## Task to complete
When the line with "packages) | | | | | | |" appears below, start repeating lines exactly, and keep going through the line with "Page | 18 of"; add nothing outside that span.
........
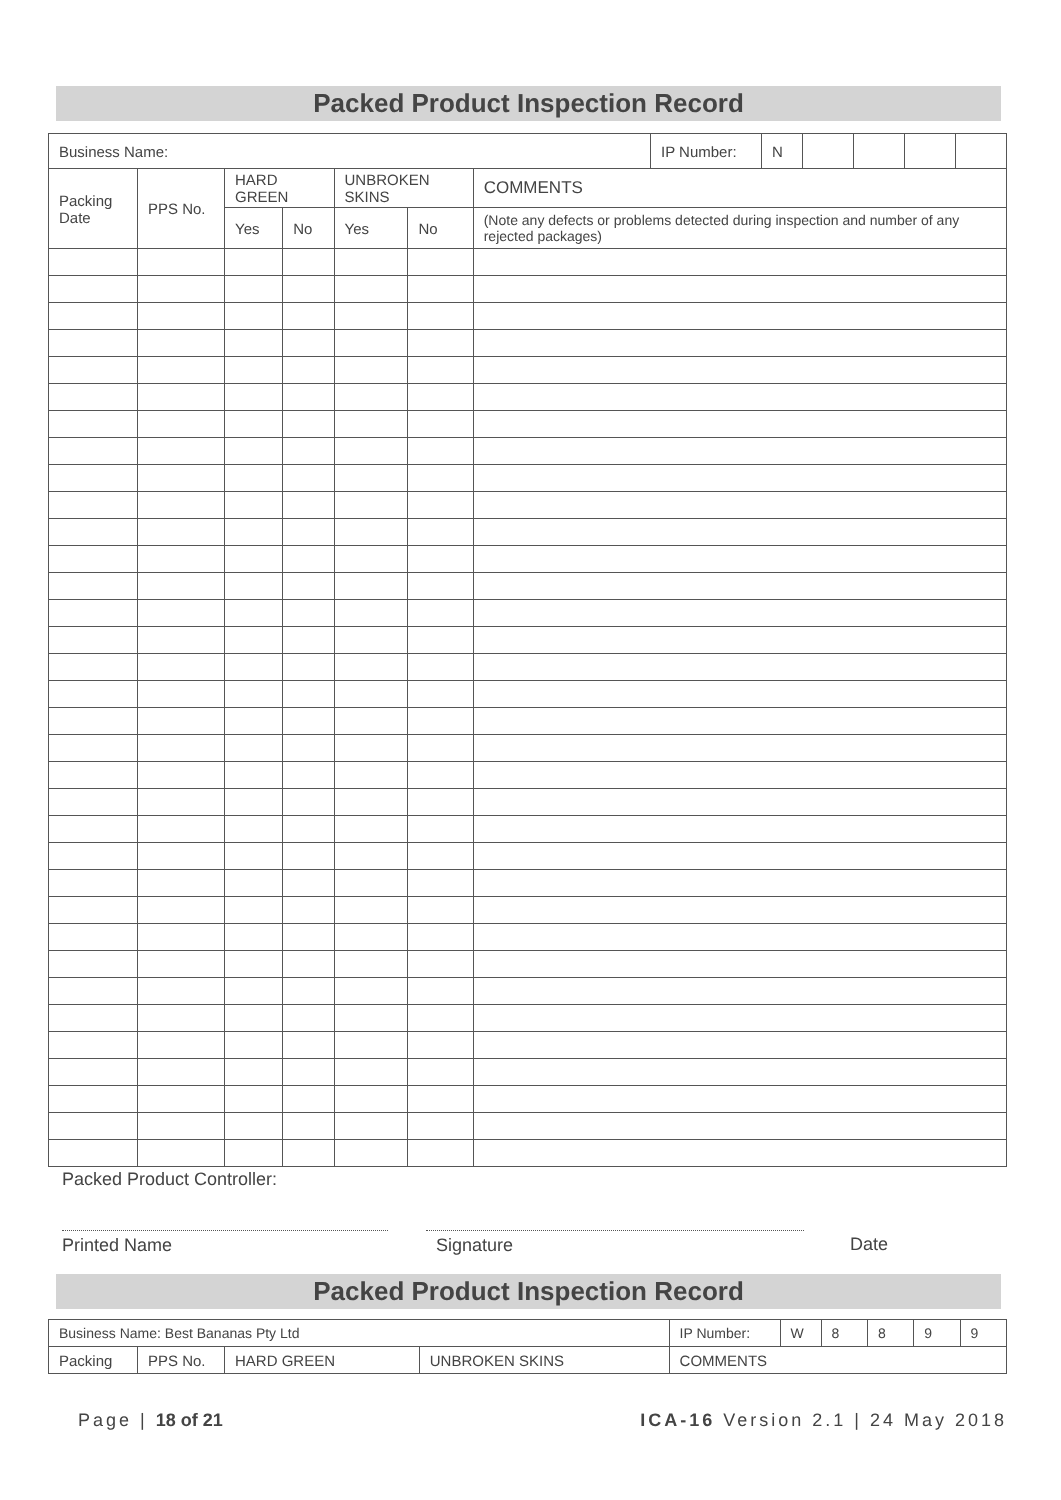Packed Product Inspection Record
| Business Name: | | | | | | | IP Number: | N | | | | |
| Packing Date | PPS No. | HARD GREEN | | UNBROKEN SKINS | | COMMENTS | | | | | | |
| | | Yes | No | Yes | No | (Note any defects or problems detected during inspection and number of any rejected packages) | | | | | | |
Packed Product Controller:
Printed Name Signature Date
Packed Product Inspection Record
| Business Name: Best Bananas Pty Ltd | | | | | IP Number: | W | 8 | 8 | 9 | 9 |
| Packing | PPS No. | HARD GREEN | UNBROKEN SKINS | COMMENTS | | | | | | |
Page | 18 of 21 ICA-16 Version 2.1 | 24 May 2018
........
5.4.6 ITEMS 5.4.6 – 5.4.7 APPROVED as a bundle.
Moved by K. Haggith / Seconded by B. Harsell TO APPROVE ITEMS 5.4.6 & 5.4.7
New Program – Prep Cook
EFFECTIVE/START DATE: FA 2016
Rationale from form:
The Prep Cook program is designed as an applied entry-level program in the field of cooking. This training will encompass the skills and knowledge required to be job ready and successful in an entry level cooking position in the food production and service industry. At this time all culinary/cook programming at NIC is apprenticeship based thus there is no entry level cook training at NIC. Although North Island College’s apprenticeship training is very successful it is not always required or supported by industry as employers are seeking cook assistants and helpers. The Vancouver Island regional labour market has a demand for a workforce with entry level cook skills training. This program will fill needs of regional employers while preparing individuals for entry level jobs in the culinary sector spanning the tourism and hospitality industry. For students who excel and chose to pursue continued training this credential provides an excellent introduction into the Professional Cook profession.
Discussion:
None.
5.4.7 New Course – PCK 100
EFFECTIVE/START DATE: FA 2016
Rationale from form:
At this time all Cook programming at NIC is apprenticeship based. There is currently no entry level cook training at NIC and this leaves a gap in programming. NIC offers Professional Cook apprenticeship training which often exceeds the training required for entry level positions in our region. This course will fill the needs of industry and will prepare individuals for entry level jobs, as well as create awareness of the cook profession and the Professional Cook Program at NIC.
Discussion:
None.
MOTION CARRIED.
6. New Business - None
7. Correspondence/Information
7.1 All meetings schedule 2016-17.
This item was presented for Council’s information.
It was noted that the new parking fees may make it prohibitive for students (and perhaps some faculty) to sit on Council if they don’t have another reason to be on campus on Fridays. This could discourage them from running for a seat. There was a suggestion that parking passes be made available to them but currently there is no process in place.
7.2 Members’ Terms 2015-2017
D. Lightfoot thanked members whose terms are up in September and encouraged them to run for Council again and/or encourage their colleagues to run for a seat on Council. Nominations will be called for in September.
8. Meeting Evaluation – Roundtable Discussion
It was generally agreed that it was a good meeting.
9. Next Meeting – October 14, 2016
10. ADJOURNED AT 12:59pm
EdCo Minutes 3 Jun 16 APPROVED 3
........
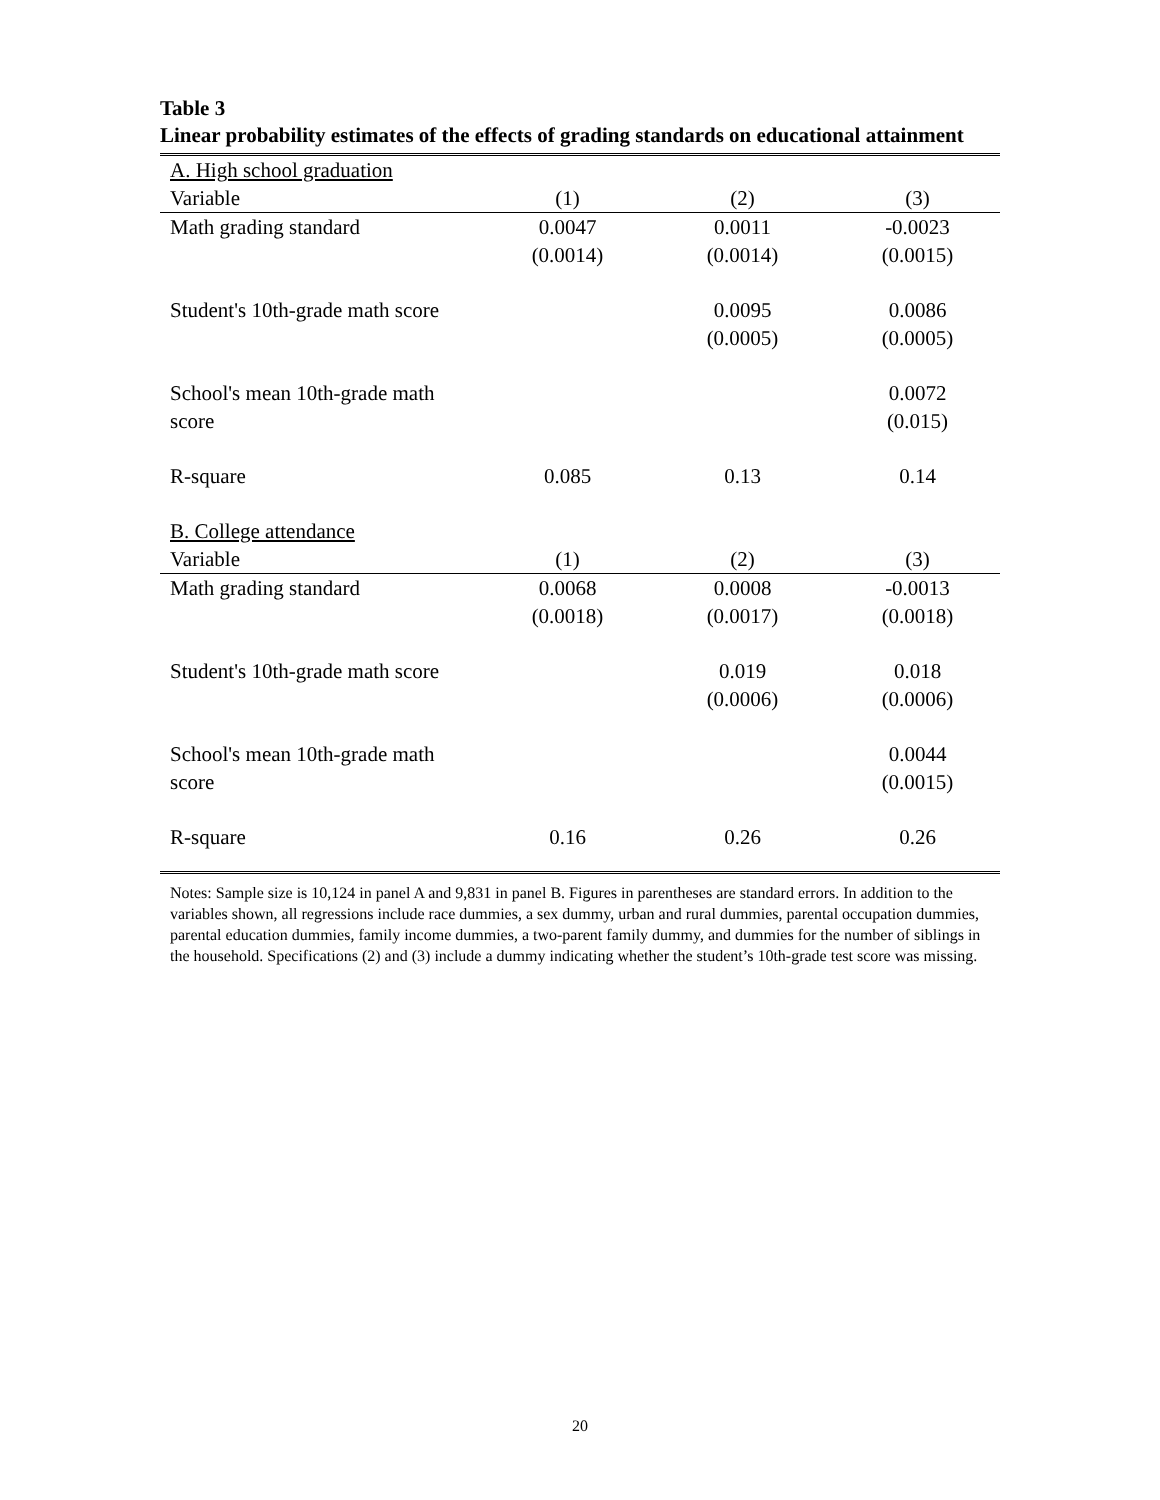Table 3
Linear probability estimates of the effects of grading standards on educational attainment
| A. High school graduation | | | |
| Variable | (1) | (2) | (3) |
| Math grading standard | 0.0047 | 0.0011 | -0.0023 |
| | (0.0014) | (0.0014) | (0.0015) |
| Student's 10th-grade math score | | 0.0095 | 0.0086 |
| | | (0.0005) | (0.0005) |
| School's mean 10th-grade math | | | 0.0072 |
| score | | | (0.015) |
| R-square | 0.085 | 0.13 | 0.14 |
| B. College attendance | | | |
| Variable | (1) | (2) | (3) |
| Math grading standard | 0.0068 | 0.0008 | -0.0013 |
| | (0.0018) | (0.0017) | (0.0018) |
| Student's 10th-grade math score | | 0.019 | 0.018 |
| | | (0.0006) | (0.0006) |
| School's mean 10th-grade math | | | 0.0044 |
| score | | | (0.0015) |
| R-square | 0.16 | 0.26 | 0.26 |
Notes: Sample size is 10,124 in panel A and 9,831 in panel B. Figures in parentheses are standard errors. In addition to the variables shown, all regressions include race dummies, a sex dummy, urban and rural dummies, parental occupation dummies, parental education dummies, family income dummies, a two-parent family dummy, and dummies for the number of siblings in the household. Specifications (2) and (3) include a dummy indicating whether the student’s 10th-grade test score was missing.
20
........
## Task output
| | | Yes | No | Yes | No | (Note any defects or problems detected during inspection and number of any rejected packages) | | | | | | |
Packed Product Controller:
Printed Name Signature Date
Packed Product Inspection Record
| Business Name: Best Bananas Pty Ltd | | | | | IP Number: | W | 8 | 8 | 9 | 9 |
| Packing | PPS No. | HARD GREEN | UNBROKEN SKINS | COMMENTS | | | | | | |
Page | 18 of 21 ICA-16 Version 2.1 | 24 May 2018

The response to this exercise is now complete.